JOB:
Please render the items below as a two-column CSV with the columns "prompt" and "response", one row per item. Put each item's text and its answer in their own quoted field, replace any line breaks with spaces, and leave the pictures out.

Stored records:
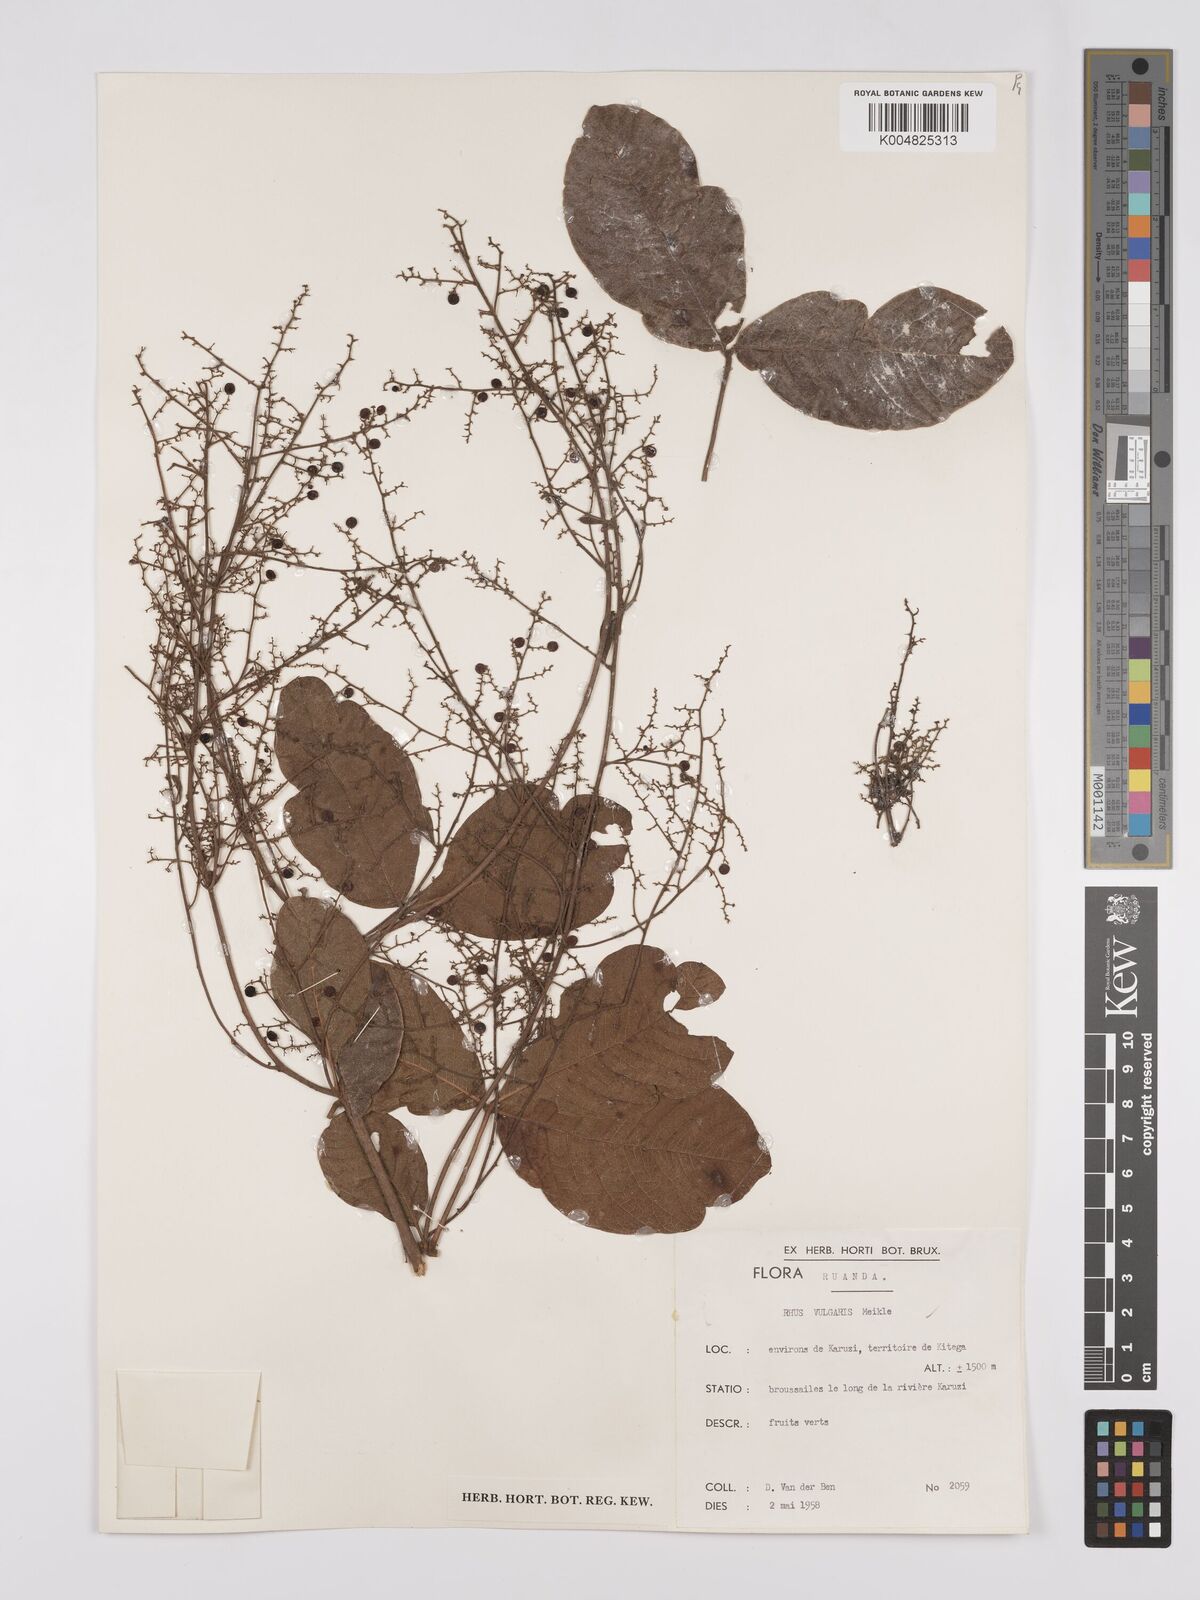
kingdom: Plantae
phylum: Tracheophyta
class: Magnoliopsida
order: Sapindales
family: Anacardiaceae
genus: Searsia
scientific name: Searsia pyroides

CORRECT OUTPUT:
prompt,response
"kingdom:","Plantae"
"phylum:","Tracheophyta"
"class:","Magnoliopsida"
"order:","Sapindales"
"family:","Anacardiaceae"
"genus:","Searsia"
"scientific name:","Searsia pyroides"